YOUR TASK:
Give the lines below as a JSON list of strings, one string per line, skipping blank lines. Leave out the pictures.

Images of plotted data
+---+

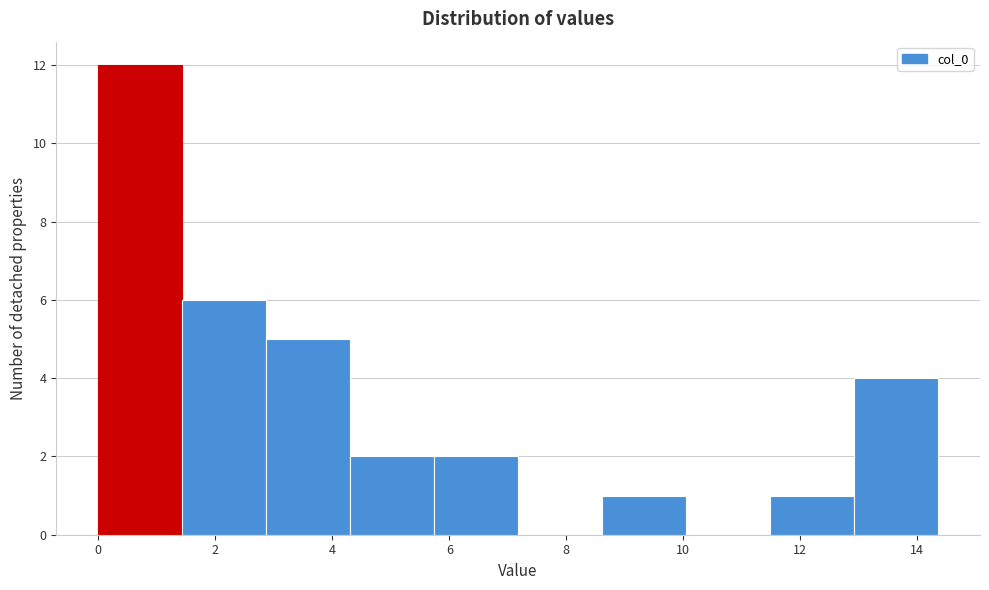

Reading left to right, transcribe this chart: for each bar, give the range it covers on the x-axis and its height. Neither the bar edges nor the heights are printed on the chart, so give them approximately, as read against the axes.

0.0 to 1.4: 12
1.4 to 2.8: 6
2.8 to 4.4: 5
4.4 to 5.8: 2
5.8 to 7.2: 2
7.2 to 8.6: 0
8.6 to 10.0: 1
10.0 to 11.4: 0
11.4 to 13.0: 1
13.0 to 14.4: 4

+---+

OUTPUT OF THE TASK:
[
  "Reading left to right, transcribe this chart: for each bar, give the range it covers on the x-axis and its height. Neither the bar edges nor the heights are printed on the chart, so give them approximately, as read against the axes.",
  "0.0 to 1.4: 12",
  "1.4 to 2.8: 6",
  "2.8 to 4.4: 5",
  "4.4 to 5.8: 2",
  "5.8 to 7.2: 2",
  "7.2 to 8.6: 0",
  "8.6 to 10.0: 1",
  "10.0 to 11.4: 0",
  "11.4 to 13.0: 1",
  "13.0 to 14.4: 4"
]